**Stated task A**: Please copy the records below word for word, from the line containing "interrogative time, clock in photo below. report like h=8" through the end of the records, leaving the pictures out.

**Text**:
■ ■ ■ ■ ■
In rapid-fire style, Rock Town Hall wants to know what’s NOW PLAYING (or was most recently playing) as you read this post! How is it? Is there a story to tell? Would you recommend this to anyone? There’s not a minute to waste!
The Oliver’s Army clip set off a round of EC on youtube. I just finished seeing him play that song at Glastonbury to a sea of people singing and clapping along.
I don’t know a song by 10cc beside their big hit. Maybe The Great 48 directed me to something cool by them long ago, or maybe it was just a Graham Gouldman solo album. Is there a 10cc album worth checking out for someone like me, whose curious?
Don Covay, “We Can’t Make It No More”…give me five, cdm!
Regarding Dreadlock Holiday, all I can recall is the album title and the cover. Both were MAJOR turn-offs to my ever digging any deeper on 10cc. I got the same scary vibe from them that I would later get when I tried checking out Sparks. At least I got as far as buying and listening to a couple of Sparks albums:) “Wall Street Shuffle” does ring a bell.
All that busy harpsichord business in the background that I assume Nicky Hopkins is doing almost seems like a synthesized deconstructive pattern you might find on Summerteeth by Wilco or something, when you pay it some attention. It’s a bunch of frilly effect.
As to 10cc, I went through a discovery phase with them about five years ago and the conclusion I came to was that they are difficult to recommend in a vacuum because they are effectively the Frank Zappa of pop rock. Great for a variety and production junkie like me, but to boil them down to anything is hard. On the flipside, girls like 10cc much more than Zappa.
And only one big hit? “Things We Do For Love” was preeety big, if not equally popular to “I’m Not In Love” back in my formative years of the 70s. I can definitely remember hearing it on Friday nights at the Roll-A-Rena during 6th grade.
The new Franz Ferdinand. I bowed out for their last record but I’m on board for this one, damnably catchy stuff here…
I remember hearing “Mercy Mercy” for the first time before a Ben Vaughn show at Maxwell’s and being floored. What a beautiful sounding record that is. I always felt that Van Morrison was influenced by his early stuff and well as the often acknowledged Mick.
That producer Horace Ott is a real under-the-radar guy, he produced and arranged most of the great records Nina Simone recorded at Phillips (“Wild Is The Wind”) as well as doing the Village People’s hits. And Beatle Bernard Purdie is on drums!
■ ■ ■ ■ ■
**Stated task B**: Rewrite the music discussion above from "Regarding Dreadlock Holiday, all" through "of frilly effect.", putting "organ" in place of "harpsichord".
■ ■ ■ ■ ■
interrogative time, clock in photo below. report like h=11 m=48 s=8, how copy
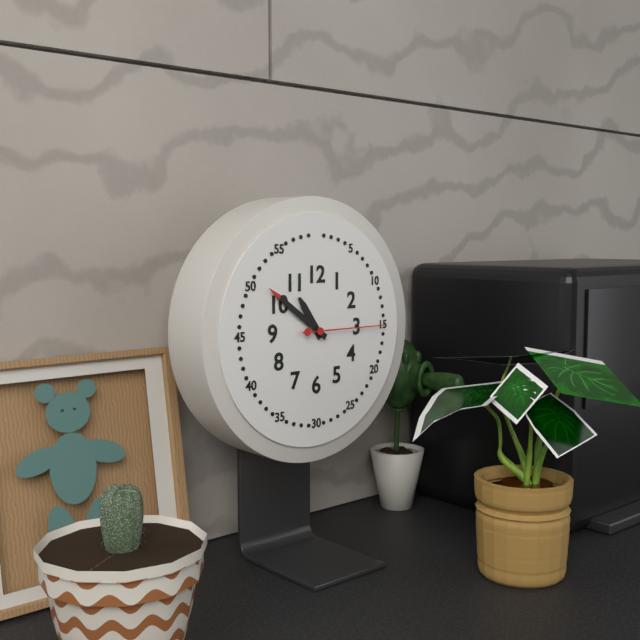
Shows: h=10 m=51 s=15
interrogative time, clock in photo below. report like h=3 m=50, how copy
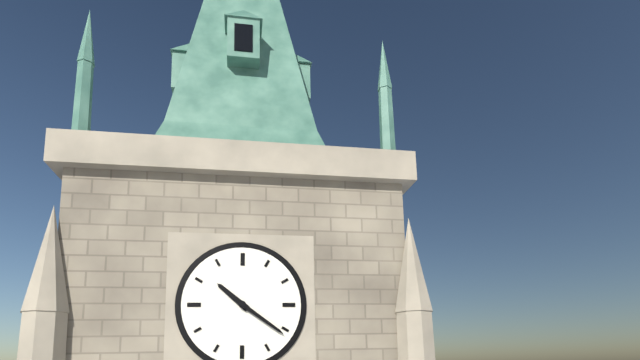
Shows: h=10 m=21
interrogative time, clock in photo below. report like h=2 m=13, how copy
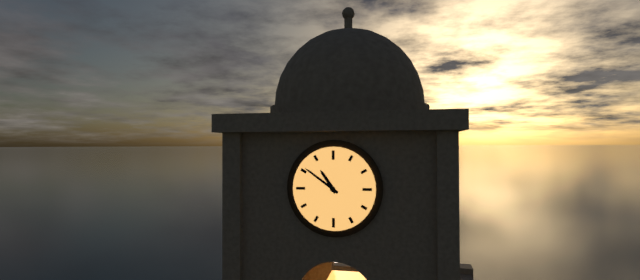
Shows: h=10 m=51
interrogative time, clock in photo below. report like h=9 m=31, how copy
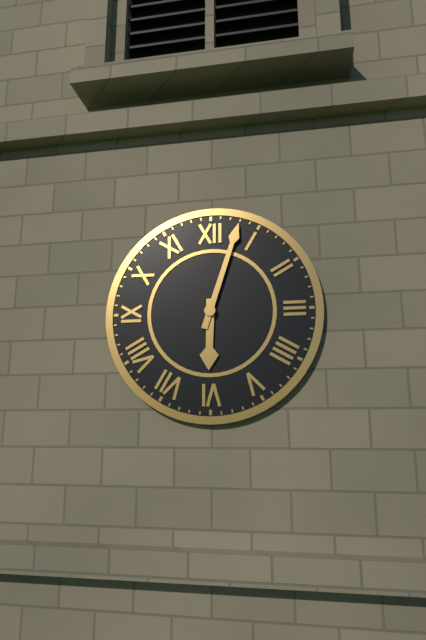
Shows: h=6 m=3
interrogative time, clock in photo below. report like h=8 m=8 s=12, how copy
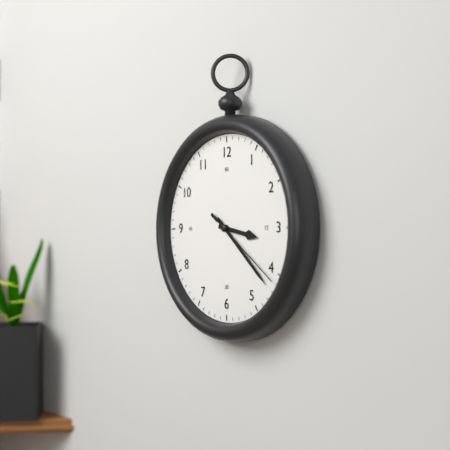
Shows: h=3 m=22 s=21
■ ■ ■ ■ ■
**Final answer A**:
interrogative time, clock in photo below. report like h=8 m=8 s=12, how copy
Shows: h=3 m=22 s=21

**Final answer B**:
Regarding Dreadlock Holiday, all I can recall is the album title and the cover. Both were MAJOR turn-offs to my ever digging any deeper on 10cc. I got the same scary vibe from them that I would later get when I tried checking out Sparks. At least I got as far as buying and listening to a couple of Sparks albums:) “Wall Street Shuffle” does ring a bell.
All that busy organ business in the background that I assume Nicky Hopkins is doing almost seems like a synthesized deconstructive pattern you might find on Summerteeth by Wilco or something, when you pay it some attention. It’s a bunch of frilly effect.